Gather every line below that contains the string "watch", and copy each of those lines in full. A match must have the same case as "watch".

☆ ☆ ☆ ☆ ☆ ☆ ☆

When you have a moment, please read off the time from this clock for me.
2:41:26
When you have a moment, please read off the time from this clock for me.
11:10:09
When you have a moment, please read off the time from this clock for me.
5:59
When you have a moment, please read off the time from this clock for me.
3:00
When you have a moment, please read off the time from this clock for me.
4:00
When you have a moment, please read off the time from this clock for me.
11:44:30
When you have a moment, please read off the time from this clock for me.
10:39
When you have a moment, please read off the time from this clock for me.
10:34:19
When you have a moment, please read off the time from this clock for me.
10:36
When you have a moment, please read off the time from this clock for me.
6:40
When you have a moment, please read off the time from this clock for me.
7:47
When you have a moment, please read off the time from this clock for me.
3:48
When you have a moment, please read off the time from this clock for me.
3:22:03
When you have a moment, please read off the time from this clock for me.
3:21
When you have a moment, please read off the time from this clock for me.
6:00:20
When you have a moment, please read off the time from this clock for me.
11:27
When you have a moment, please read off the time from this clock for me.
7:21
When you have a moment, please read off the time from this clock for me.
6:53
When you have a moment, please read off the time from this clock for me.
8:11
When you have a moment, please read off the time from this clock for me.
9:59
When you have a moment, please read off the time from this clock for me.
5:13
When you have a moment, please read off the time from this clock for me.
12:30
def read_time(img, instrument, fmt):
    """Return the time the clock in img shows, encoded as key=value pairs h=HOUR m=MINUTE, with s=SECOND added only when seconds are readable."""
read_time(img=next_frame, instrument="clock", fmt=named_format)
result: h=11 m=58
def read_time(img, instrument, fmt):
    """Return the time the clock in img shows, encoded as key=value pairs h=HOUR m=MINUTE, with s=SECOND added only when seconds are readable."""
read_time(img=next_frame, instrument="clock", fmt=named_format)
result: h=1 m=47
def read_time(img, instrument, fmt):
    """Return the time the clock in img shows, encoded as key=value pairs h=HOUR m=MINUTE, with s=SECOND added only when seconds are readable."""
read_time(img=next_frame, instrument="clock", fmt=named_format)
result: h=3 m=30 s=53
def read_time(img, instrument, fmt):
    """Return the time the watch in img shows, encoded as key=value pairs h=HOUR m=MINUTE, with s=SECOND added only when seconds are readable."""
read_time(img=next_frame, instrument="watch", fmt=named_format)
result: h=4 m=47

☆ ☆ ☆ ☆ ☆ ☆ ☆

Completed exercise:
    """Return the time the watch in img shows, encoded as key=value pairs h=HOUR m=MINUTE, with s=SECOND added only when seconds are readable."""
read_time(img=next_frame, instrument="watch", fmt=named_format)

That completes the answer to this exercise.